Question

Interpreting Trinity components

2

Entering edit mode

11.1 years ago

Damian Kao 16k

I am trying to interpret the component graphs from my Trinity run. I rendered a couple of graphs of the components (using c*.graph.out files) from a Trinity assembly and noticed that some components had a structure where the root node (-1 node) is in the middle of a "linear" sequence of nodes.

I uploaded my ipython notebook here with 3 of the graphs I rendered: http://nbviewer.ipython.org/github/damiankao/trinity-visualization/blob/master/trinity_vis.ipynb

The first component (c445) looks normal to me, with a root node (in red) that connects to one linear sequence and eventually splitting into two branches followed by a merge that could possibly indicate isoforms.

But the second and third component graphs showed the root node in the middle of a "linear" region. Furthermore, for the second component graph, the probable paths were the two "arms" of the root node.

There are no shared k-1-mers between the nodes on either side of the root node in the second and third component. How does the bundling of contigs work in this case? Is it putting these contigs together based on pair-end reads? And what exactly is the -1 root node?

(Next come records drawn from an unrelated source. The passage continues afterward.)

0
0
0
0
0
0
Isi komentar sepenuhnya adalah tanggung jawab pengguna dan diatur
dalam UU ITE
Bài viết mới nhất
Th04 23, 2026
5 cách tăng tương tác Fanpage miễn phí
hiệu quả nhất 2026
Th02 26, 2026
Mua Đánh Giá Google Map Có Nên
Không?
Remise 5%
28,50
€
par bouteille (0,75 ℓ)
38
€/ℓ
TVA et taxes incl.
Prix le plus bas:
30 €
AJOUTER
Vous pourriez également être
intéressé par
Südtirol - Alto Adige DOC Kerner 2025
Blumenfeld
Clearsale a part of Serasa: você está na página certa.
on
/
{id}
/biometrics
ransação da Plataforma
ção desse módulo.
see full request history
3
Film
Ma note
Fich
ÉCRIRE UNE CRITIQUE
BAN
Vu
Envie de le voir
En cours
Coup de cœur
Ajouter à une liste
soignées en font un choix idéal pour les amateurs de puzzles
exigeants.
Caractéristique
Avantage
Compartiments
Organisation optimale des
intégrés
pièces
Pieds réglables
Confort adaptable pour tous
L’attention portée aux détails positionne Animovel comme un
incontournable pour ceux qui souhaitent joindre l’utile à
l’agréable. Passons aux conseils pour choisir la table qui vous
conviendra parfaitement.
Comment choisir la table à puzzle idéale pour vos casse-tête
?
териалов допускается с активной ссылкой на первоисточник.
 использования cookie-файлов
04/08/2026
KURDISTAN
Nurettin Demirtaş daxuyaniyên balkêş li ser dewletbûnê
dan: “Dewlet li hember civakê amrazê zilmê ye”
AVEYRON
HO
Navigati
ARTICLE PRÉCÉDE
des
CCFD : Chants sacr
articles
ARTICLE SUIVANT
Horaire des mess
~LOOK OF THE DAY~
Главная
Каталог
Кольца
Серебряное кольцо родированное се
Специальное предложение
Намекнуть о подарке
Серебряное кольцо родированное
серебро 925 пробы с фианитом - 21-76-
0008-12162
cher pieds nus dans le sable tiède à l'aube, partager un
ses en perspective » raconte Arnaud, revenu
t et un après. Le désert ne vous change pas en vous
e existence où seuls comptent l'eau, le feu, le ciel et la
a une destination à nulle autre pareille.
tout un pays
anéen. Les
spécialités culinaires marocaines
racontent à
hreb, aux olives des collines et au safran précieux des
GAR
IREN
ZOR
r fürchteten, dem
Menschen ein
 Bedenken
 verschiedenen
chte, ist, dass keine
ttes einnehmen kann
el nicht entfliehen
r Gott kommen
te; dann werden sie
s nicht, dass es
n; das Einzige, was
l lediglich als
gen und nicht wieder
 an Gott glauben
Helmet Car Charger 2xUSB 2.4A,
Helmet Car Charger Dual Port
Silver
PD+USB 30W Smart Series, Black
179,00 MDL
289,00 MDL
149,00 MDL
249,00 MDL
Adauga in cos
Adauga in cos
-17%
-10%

Transcriptome Trinity • 3.1k views

ADD COMMENT • link updated 3.7 years ago by Ram 45k • written 11.1 years ago by Damian Kao 16k

Ram · Accepted Answer · 2014-06-25

I just got a response from the Trinity mailing list via Brian Hass:

The -1 is the root node for the de Bruijn graph. A way you can end up with multiple 'arms' in the graph like that is if there are multiple inchworm contigs that are clustered together based on paired-read links (from the bowtie alignment step). This way, they end up having the same 'component' number in the accession string (ie. (c\d+) of the c\d+_g\d+_i\d+ accession naming format. This often happens when transcripts for a given gene are fragmented.